We were on a birding tour to Costa Rica with a wonderful guide, Olga, who hailed from Los Angles Audubon Society.  Olga had been to Costa Rica at least twenty times and she knew the birds and where they'd be. 
 There were twelve of us and we ran the usual gamut from almost rank beginner to very serious lister.  I was somewhere in the middle, a committed birder but new to birding in this environment.  We were staying at a beautiful Rancho, tucked into a valley at the base of a rain-forested mountain,  where we rested in comfort and coolness after a busy day birding.  The rooms were spacious and cool, the food local and delicious. Norte Americanos feel very at home there.  There were, however, some basic lessons to learn. On the first night, I had to ask the proprietor to kindly remove the giant flying insects that had entered my room via screenless window.  That was the last time I forgot the rule:  close windows, then turn on lights.....

Each day we would take a trip to a different birding area.  We weren't too far from the sea, so one day we spent shore-birding.  One day at the sewage treatment plant, one on the open plain, and so on. 
This was day two and we were looking for birds in the forest canopy. If you've never been in a tropical rain forest, it's a delight.  The forest floor is soft and damp, and you're on a trail surrounded by shoulder high shrubs, forty-foot-plus tall trees and vines looping and twining everywhere.  There are a zillion birds calling, but wow, they're  hard to see in all that green cover.  You may have heard of  'warbler neck'.  It's the stiff and sore neck that results after a day of looking almost directly overhead, holding a pair of binoculars to your eyes.  There's really no other way to see these little flitty guys, as they move quite quickly gleaning insects from the air and from stems and flowers.  But when you DO see one, it's all worth it.  Brilliant reds, yellows and intense blues are the norm in the tropics.

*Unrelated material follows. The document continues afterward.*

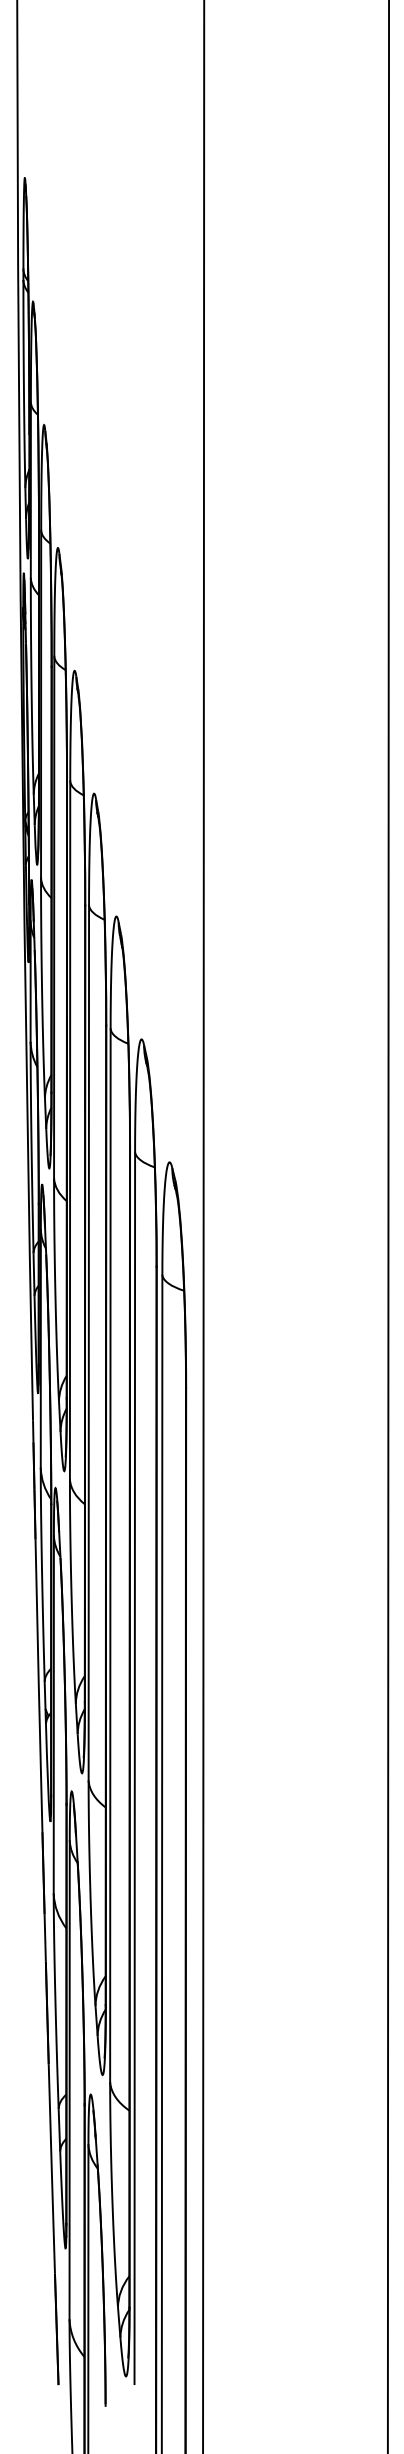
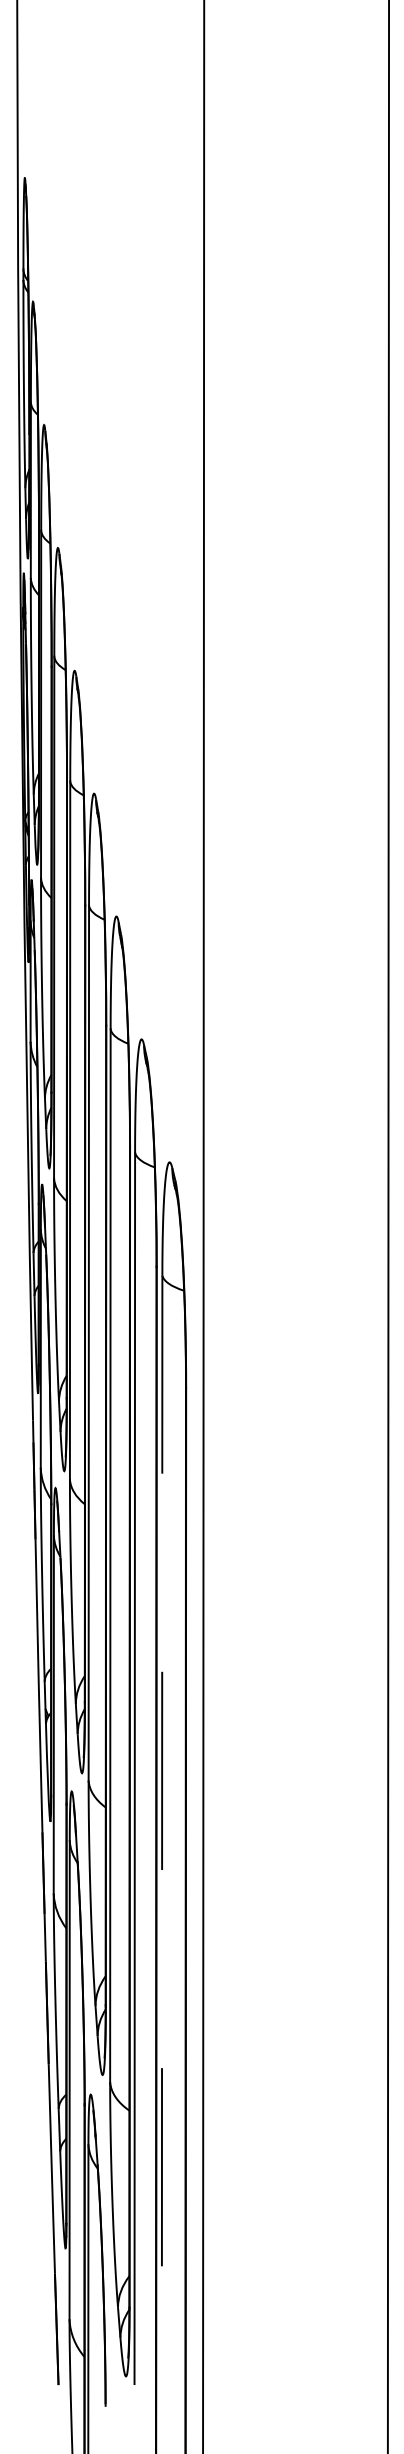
line at (162, 1864): solid -> dashed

Anyway- I was hot, had drunk all my water, worn too many clothes, was tired and lagging.  I was to the point of being silly.  The group was well ahead of us, but the trail was well-marked.   One of the major, major rules of birding in a group is to keep quiet.  Keep quiet and don't wave your arms around.  Scares off the birds.  I knew the rules. Acting stupid you should just know not to do - no matter if you're in a hot rain forest.
As my husband and I pulled up to the rear of our group, I could hear Olga saying that she had spotted a Scarlet-Thighed Dacnis in the dense cover ahead of us. Everyone was very focused on finding this beautiful bird.  However, the name seemed incredibly funny to me, so I leaned over to the elderly woman next to me and asked "Are you sure it isn't a Scarlet-Ankled Dacnis?"  Yikes- the look I got: cool, head to toe and back up, and then,  "No, dear, it's a Scarlet-Thighed Dacnis."  With this, she looked like she smelled something bad and turned away.  My husband was acting like he didn't know me, edging ever-so-slightly away.
So.  I had picked one of the serious listers to share my hilarious observation with.  I knew the correct name of the bird, as I was quite looking forward to seeing it.  This particular dacnis is songbird size, and is a combination of inky black and dense, rich turquoise, except for the feathering on the tibia, which is the area between body and what you might call the 'knee'.  These feathers are fluffy and lipstick red.  Amazingly beautiful.  What the lady dacnises must think!
I did get a good, long look at the Dacnis and made a special effort to be super-serious for the rest of the morning.  That's the only Scarlet-Thighed Dacnis I've ever seen, but I'll never forget him.  He was above us on a branch, peering down, the sun glinting on his turquoise back, showing off those red feathers.
People ask me why I bird.   Why ever not?